# Secteur Expert Disc



## Srode (Aug 19, 2012)

Anyone have an Secteur Expert Disc yet? I've been reading some reviews and information online, none available locally yet. Curious if you have one what your thoughts are. I probably a 56 or 58 in frame size and want something with an aluminum frame so I can put it on my trainer in the Winter months to stay in shape for riding, and also using as a foul weather bike (hense the disc desire) and perhaps some packed gravel trails / roads


----------



## PJ352 (Dec 5, 2007)

Not trying to derail your thread, but given your intended purposes, I'm curious why you're looking at Secteur over a Tricross (or similar).


----------



## Srode (Aug 19, 2012)

That's a great question. I would prefer having Shimano group set over SRAM is the primary reason as it will be the same shifting pattern as my road bike.
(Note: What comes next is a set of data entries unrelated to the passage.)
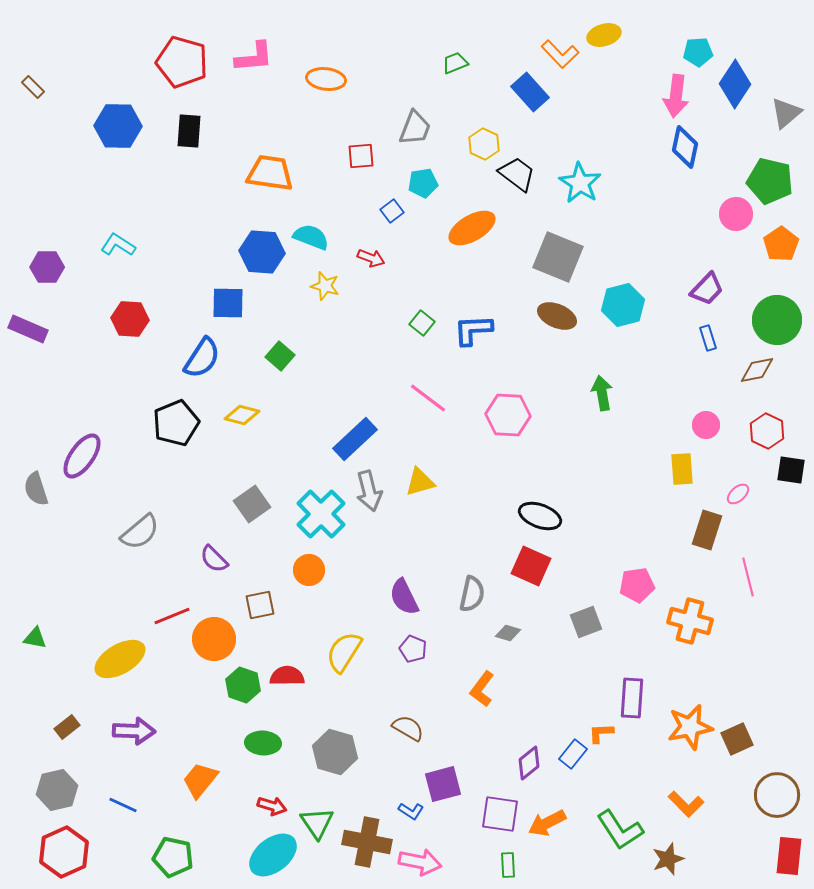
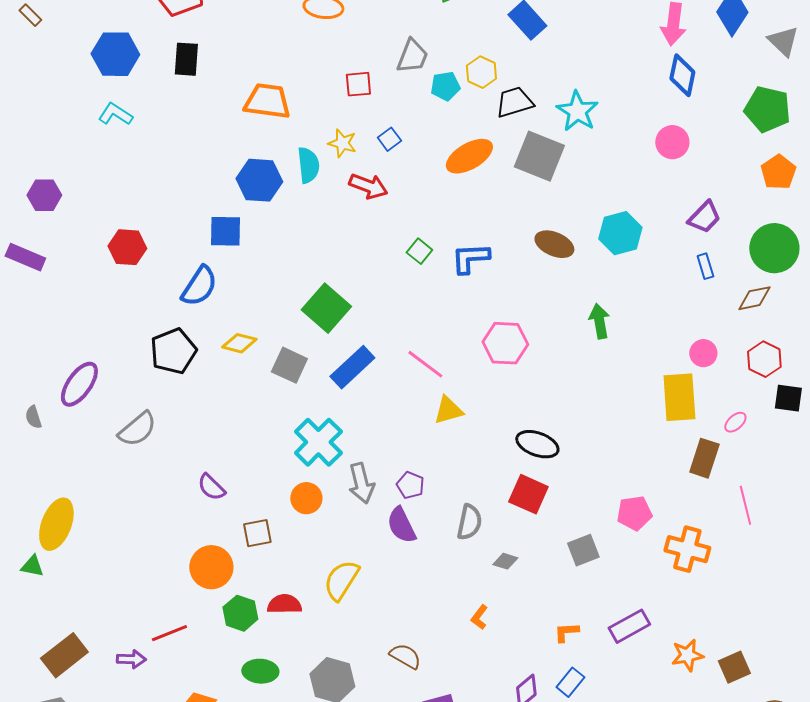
gray triangle: (786, 113) -> (783, 41), turned -36
black trapezoid: (517, 174) -> (514, 102), turned -54
cyan pentagon: (423, 183) -> (445, 86), moved
pink circle: (736, 214) -> (672, 142), moved
cyan semicircle: (311, 237) -> (308, 165), turned 63
cyan L-shape: (118, 245) -> (115, 114), moved
gray square: (558, 257) -> (539, 156), moved
red arrow: (371, 258) -> (368, 186), size x1.4
yellow star: (325, 286) -> (342, 143), moved
green square: (280, 356) -> (326, 308), moved, size x1.6
pink line: (428, 398) -> (425, 364), moved
yellow rectangle: (682, 469) -> (679, 397), size x1.5
yellow triangle: (420, 482) -> (448, 410), moved
gray semicircle: (36, 489) -> (33, 417), size x0.7
gray arrow: (369, 491) -> (361, 483), moved
gray square: (252, 504) -> (289, 365), moved, turned -30
gray semicircle: (140, 532) -> (137, 429), moved
red line: (172, 616) -> (169, 633), moved
purple pentagon: (413, 649) -> (410, 485), moved
yellow ellipse: (120, 659) -> (56, 524), moved, turned -39
orange L-shape: (482, 689) -> (479, 617), size x0.7
purple rectangle: (632, 698) -> (629, 626), turned 57
brown rectangle: (67, 727) -> (64, 655), size x1.8
orange star: (690, 727) -> (687, 655), size x0.7
purple arrow: (134, 731) -> (131, 659), size x0.7
orange L-shape: (601, 733) -> (566, 632), moved

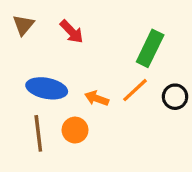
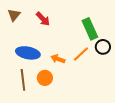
green rectangle: (150, 48) -> (90, 29), turned -50
black circle: (175, 97) -> (103, 47), moved

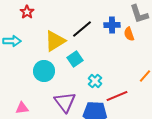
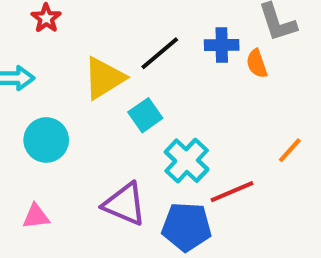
cyan circle: (44, 71) -> (46, 140), moved
cyan cross: (95, 81) -> (187, 161), size x1.5
purple triangle: (65, 102) -> (125, 204), turned -30

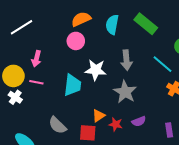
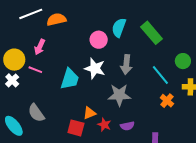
orange semicircle: (81, 19) -> (56, 19), moved
pink circle: (76, 41) -> (99, 40), moved
gray star: (125, 92) -> (119, 95), turned 30
gray semicircle: (57, 125) -> (36, 113), moved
This is the only aluminum framed disc bike that looks like it can take 28mm tires easily I can find in the price range with a 105 set which seems to be a decent Shimano set that is around the 20lb mark. Vaya and Long Haul trucker Salsa were others I had considered but they look to be a bit heavier. This has the better caliper Hayes Calipers which from what I have read are better for modulation of braking as well. Reviews of some of the other disc bikes also indicate some issues with brake shuttering due to the forks being not quite beefy enough for the brakes. Other bikes you woulds suggest?


----------



## m34doors (Apr 7, 2012)

Srode said:


> That's a great question. I would prefer having Shimano group set over SRAM is the primary reason as it will be the same shifting pattern as my road bike. This is the only aluminum framed disc bike that looks like it can take 28mm tires easily I can find in the price range with a 105 set which seems to be a decent Shimano set that is around the 20lb mark. Vaya and Long Haul trucker Salsa were others I had considered but they look to be a bit heavier. This has the better caliper Hayes Calipers which from what I have read are better for modulation of braking as well. Reviews of some of the other disc bikes also indicate some issues with brake shuttering due to the forks being not quite beefy enough for the brakes. Other bikes you woulds suggest?


Hi Srode , I have been searching on Secteur Expert Disc and your post came up. What did you buy? I saw that your signature has the Cannondale Synapse Disc 3 Ultegra, is that what you went with? I also interested in Synapse Disc 3 but it doesn't have the seatstay eyelets so I can't mount the rack for childseat or bags.


----------



## NJBiker72 (Jul 9, 2011)

PJ352 said:


> Not trying to derail your thread, but given your intended purposes, I'm curious why you're looking at Secteur over a Tricross (or similar).


The Secteur is great for gravel/dirt roads IMO. I don't have the disc version but the regular with 28s works fine.


----------



## Srode (Aug 19, 2012)

Yes, I bought the Synapse Disc 3. It's a nice endurance bike and my rain bike when i need it. There are mounts at the dropouts for fenders, not sure what you need for a child seat or bags though. There's also a mount at the crossover between the seat stays


----------